__What to produce__
From the first line down to the line containing "22: (571, 76, 0.29)", print the records below exactly, leaving every picture out.

#### Data shown ####

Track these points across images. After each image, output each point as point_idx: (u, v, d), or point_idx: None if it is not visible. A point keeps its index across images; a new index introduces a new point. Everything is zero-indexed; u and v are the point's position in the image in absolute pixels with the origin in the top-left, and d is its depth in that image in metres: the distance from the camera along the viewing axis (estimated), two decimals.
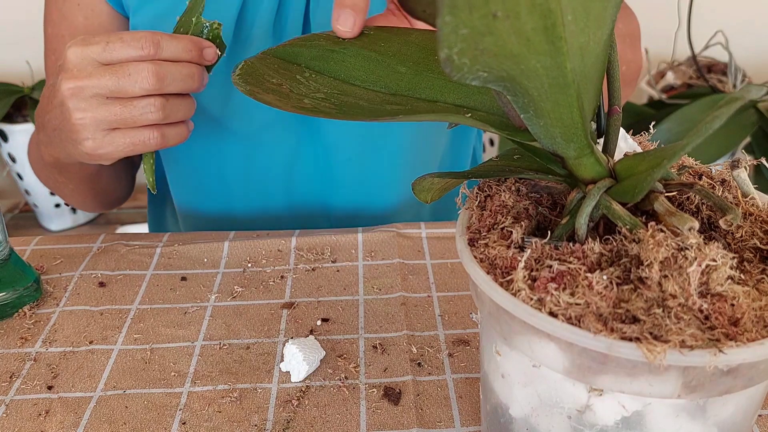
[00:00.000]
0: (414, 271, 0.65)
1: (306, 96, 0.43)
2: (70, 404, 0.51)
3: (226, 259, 0.67)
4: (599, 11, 0.29)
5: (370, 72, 0.45)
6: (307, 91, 0.43)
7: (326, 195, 0.80)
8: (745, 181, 0.37)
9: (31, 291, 0.61)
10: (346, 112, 0.41)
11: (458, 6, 0.24)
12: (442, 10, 0.24)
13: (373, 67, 0.45)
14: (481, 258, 0.35)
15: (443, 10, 0.24)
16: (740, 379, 0.31)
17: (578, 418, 0.34)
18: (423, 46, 0.45)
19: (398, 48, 0.46)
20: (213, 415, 0.49)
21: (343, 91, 0.44)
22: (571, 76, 0.29)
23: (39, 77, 1.94)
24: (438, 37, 0.25)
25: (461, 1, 0.24)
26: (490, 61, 0.27)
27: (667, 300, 0.30)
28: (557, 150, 0.34)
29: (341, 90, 0.44)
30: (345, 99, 0.42)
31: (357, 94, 0.43)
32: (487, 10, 0.25)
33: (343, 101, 0.42)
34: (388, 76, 0.44)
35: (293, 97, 0.43)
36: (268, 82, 0.44)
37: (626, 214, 0.34)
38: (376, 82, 0.44)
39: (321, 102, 0.42)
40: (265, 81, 0.45)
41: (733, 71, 1.69)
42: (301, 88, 0.44)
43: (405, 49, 0.46)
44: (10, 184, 2.11)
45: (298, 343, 0.53)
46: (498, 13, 0.25)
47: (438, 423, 0.49)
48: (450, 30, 0.25)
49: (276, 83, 0.44)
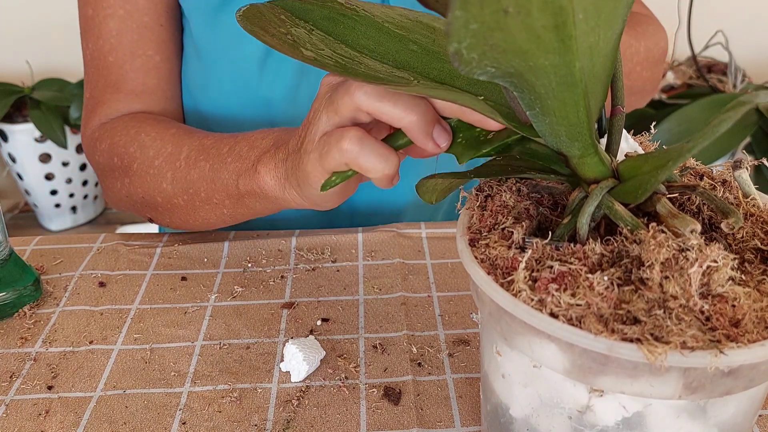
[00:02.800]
0: (414, 271, 0.65)
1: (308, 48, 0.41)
2: (70, 404, 0.51)
3: (226, 259, 0.67)
4: (610, 10, 0.28)
5: (379, 43, 0.44)
6: (310, 45, 0.42)
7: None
8: (746, 182, 0.37)
9: (31, 291, 0.61)
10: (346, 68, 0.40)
11: (470, 1, 0.24)
12: (454, 4, 0.24)
13: (384, 39, 0.44)
14: (481, 258, 0.35)
15: (455, 4, 0.24)
16: (741, 380, 0.31)
17: (579, 418, 0.34)
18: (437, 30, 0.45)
19: (412, 26, 0.45)
20: (213, 415, 0.49)
21: (350, 56, 0.42)
22: (579, 75, 0.29)
23: (39, 77, 1.94)
24: (448, 31, 0.25)
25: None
26: (499, 57, 0.27)
27: (668, 301, 0.30)
28: (561, 148, 0.34)
29: (347, 55, 0.42)
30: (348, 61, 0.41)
31: (363, 62, 0.42)
32: (498, 5, 0.24)
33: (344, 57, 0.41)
34: (398, 51, 0.43)
35: (295, 47, 0.41)
36: (275, 29, 0.43)
37: (628, 215, 0.34)
38: (385, 54, 0.43)
39: (322, 52, 0.41)
40: (270, 27, 0.43)
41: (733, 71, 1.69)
42: (305, 42, 0.42)
43: (419, 28, 0.45)
44: (10, 184, 2.11)
45: (298, 343, 0.53)
46: (509, 9, 0.25)
47: (438, 423, 0.49)
48: (461, 24, 0.25)
49: (282, 32, 0.43)
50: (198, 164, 0.62)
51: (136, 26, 0.71)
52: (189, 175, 0.62)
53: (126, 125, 0.69)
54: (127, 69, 0.71)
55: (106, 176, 0.71)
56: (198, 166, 0.62)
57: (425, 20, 0.46)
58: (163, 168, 0.64)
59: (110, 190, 0.71)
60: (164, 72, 0.73)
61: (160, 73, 0.73)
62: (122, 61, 0.71)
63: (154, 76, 0.73)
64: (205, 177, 0.61)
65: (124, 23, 0.71)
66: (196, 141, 0.64)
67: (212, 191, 0.61)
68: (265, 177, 0.56)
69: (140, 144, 0.66)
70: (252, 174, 0.57)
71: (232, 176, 0.59)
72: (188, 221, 0.66)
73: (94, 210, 2.11)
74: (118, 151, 0.68)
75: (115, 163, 0.68)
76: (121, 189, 0.69)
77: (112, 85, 0.72)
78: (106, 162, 0.70)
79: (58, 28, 1.90)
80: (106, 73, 0.72)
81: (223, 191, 0.60)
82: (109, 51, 0.71)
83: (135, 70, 0.71)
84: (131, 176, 0.67)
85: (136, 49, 0.71)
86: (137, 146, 0.66)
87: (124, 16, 0.70)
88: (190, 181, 0.62)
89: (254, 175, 0.57)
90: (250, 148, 0.59)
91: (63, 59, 1.96)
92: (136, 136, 0.67)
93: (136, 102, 0.72)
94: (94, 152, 0.71)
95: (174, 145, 0.64)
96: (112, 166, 0.69)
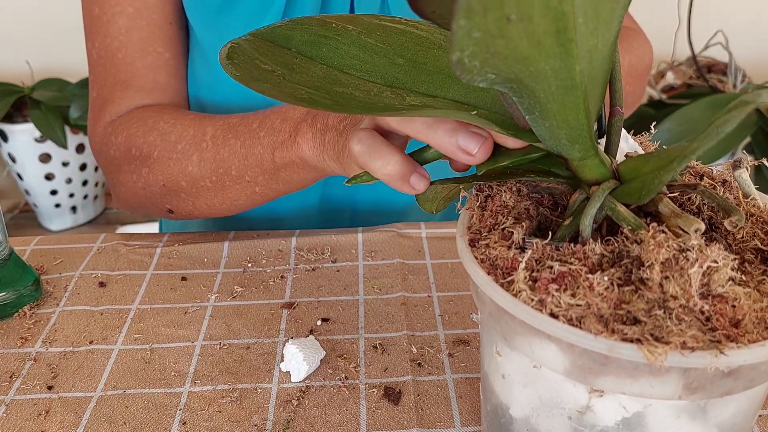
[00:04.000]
0: (414, 271, 0.65)
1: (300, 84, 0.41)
2: (70, 404, 0.51)
3: (226, 259, 0.67)
4: (608, 13, 0.29)
5: (365, 61, 0.43)
6: (301, 79, 0.41)
7: (353, 188, 0.79)
8: (746, 182, 0.37)
9: (31, 291, 0.61)
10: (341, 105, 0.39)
11: (473, 9, 0.24)
12: (458, 13, 0.24)
13: (369, 57, 0.43)
14: (481, 258, 0.35)
15: (459, 13, 0.24)
16: (741, 381, 0.31)
17: (579, 418, 0.34)
18: (421, 39, 0.45)
19: (395, 39, 0.44)
20: (213, 415, 0.49)
21: (338, 80, 0.42)
22: (579, 79, 0.29)
23: (39, 77, 1.94)
24: (451, 40, 0.25)
25: (477, 5, 0.24)
26: (500, 64, 0.27)
27: (668, 301, 0.30)
28: (561, 151, 0.34)
29: (335, 79, 0.42)
30: (339, 90, 0.41)
31: (352, 84, 0.42)
32: (501, 13, 0.24)
33: (337, 92, 0.40)
34: (385, 67, 0.43)
35: (287, 86, 0.40)
36: (260, 68, 0.42)
37: (631, 215, 0.34)
38: (372, 72, 0.43)
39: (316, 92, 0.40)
40: (256, 66, 0.42)
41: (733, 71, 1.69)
42: (295, 76, 0.41)
43: (402, 40, 0.44)
44: (10, 184, 2.11)
45: (298, 343, 0.53)
46: (512, 17, 0.25)
47: (438, 423, 0.49)
48: (464, 33, 0.25)
49: (268, 69, 0.42)
50: (227, 142, 0.61)
51: (146, 23, 0.71)
52: (218, 154, 0.61)
53: (141, 116, 0.68)
54: (137, 66, 0.71)
55: (120, 171, 0.70)
56: (227, 144, 0.61)
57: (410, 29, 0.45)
58: (188, 150, 0.63)
59: (123, 186, 0.70)
60: (173, 69, 0.73)
61: (169, 71, 0.73)
62: (132, 58, 0.71)
63: (164, 73, 0.73)
64: (237, 154, 0.60)
65: (134, 21, 0.70)
66: (219, 121, 0.63)
67: (245, 168, 0.60)
68: (303, 147, 0.55)
69: (160, 131, 0.65)
70: (290, 145, 0.57)
71: (267, 150, 0.58)
72: (214, 204, 0.65)
73: (94, 210, 2.11)
74: (136, 142, 0.67)
75: (133, 154, 0.67)
76: (137, 182, 0.68)
77: (121, 82, 0.71)
78: (122, 155, 0.69)
79: (58, 28, 1.90)
80: (115, 70, 0.71)
81: (257, 167, 0.60)
82: (118, 48, 0.71)
83: (145, 66, 0.71)
84: (151, 164, 0.66)
85: (146, 46, 0.71)
86: (157, 134, 0.66)
87: (133, 14, 0.70)
88: (220, 159, 0.61)
89: (293, 145, 0.56)
90: (282, 120, 0.58)
91: (63, 59, 1.96)
92: (155, 125, 0.66)
93: (145, 98, 0.72)
94: (109, 147, 0.70)
95: (196, 128, 0.64)
96: (129, 157, 0.68)
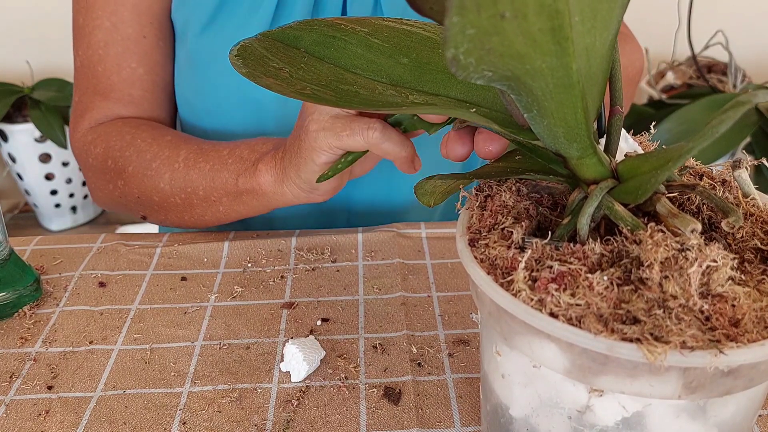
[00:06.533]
0: (414, 271, 0.65)
1: (307, 82, 0.42)
2: (70, 404, 0.51)
3: (226, 259, 0.67)
4: (606, 12, 0.29)
5: (371, 61, 0.45)
6: (307, 77, 0.43)
7: (348, 188, 0.79)
8: (746, 182, 0.37)
9: (31, 291, 0.61)
10: (344, 101, 0.41)
11: (466, 7, 0.24)
12: (451, 10, 0.24)
13: (375, 57, 0.45)
14: (481, 258, 0.35)
15: (452, 10, 0.24)
16: (741, 380, 0.31)
17: (578, 418, 0.34)
18: (427, 40, 0.45)
19: (402, 40, 0.46)
20: (213, 415, 0.49)
21: (344, 79, 0.43)
22: (576, 77, 0.29)
23: (39, 77, 1.94)
24: (445, 36, 0.25)
25: (470, 2, 0.24)
26: (496, 61, 0.27)
27: (668, 301, 0.30)
28: (560, 150, 0.34)
29: (341, 78, 0.44)
30: (345, 87, 0.42)
31: (357, 83, 0.43)
32: (495, 10, 0.24)
33: (342, 89, 0.42)
34: (390, 67, 0.44)
35: (294, 82, 0.42)
36: (268, 66, 0.44)
37: (628, 215, 0.34)
38: (378, 71, 0.44)
39: (321, 89, 0.42)
40: (264, 63, 0.44)
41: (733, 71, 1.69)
42: (302, 74, 0.43)
43: (408, 41, 0.45)
44: (10, 184, 2.11)
45: (298, 343, 0.53)
46: (506, 14, 0.25)
47: (438, 423, 0.49)
48: (457, 30, 0.25)
49: (276, 67, 0.44)
50: (198, 165, 0.66)
51: (121, 38, 0.73)
52: (188, 175, 0.66)
53: (121, 130, 0.72)
54: (114, 80, 0.74)
55: (97, 178, 0.74)
56: (197, 167, 0.66)
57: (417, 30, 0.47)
58: (161, 169, 0.67)
59: (101, 191, 0.75)
60: (147, 84, 0.76)
61: (143, 85, 0.76)
62: (110, 72, 0.74)
63: (138, 88, 0.75)
64: (205, 176, 0.65)
65: (110, 35, 0.73)
66: (194, 145, 0.68)
67: (211, 189, 0.65)
68: (264, 175, 0.60)
69: (136, 148, 0.69)
70: (252, 172, 0.61)
71: (232, 175, 0.63)
72: (183, 218, 0.70)
73: (94, 210, 2.11)
74: (113, 154, 0.71)
75: (109, 165, 0.71)
76: (114, 190, 0.72)
77: (101, 93, 0.75)
78: (99, 165, 0.72)
79: (58, 28, 1.90)
80: (95, 81, 0.75)
81: (222, 189, 0.64)
82: (98, 61, 0.74)
83: (121, 81, 0.74)
84: (126, 178, 0.70)
85: (121, 61, 0.74)
86: (133, 150, 0.69)
87: (110, 29, 0.73)
88: (189, 180, 0.66)
89: (254, 173, 0.61)
90: (251, 151, 0.63)
91: (63, 59, 1.96)
92: (132, 141, 0.70)
93: (122, 110, 0.75)
94: (87, 155, 0.74)
95: (171, 150, 0.68)
96: (105, 168, 0.71)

####

__The completed task__
Track these points across images. After each image, output each point as point_idx: (u, v, d), or point_idx: None if it is not visible. A point keeps its index across images; a new index introduces a new point. Everything is zero-indexed; u and v are the point's position in the image in absolute pixels with the origin in the top-left, and d is its depth in that image in metres: the distance from the camera along the viewing axis (estimated), two decimals.
[00:00.000]
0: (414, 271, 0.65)
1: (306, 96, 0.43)
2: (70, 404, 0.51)
3: (226, 259, 0.67)
4: (599, 11, 0.29)
5: (370, 72, 0.45)
6: (307, 91, 0.43)
7: (326, 195, 0.80)
8: (745, 181, 0.37)
9: (31, 291, 0.61)
10: (346, 112, 0.41)
11: (458, 6, 0.24)
12: (442, 10, 0.24)
13: (373, 67, 0.45)
14: (481, 258, 0.35)
15: (443, 10, 0.24)
16: (740, 379, 0.31)
17: (578, 418, 0.34)
18: (423, 46, 0.45)
19: (398, 48, 0.46)
20: (213, 415, 0.49)
21: (343, 91, 0.44)
22: (571, 76, 0.29)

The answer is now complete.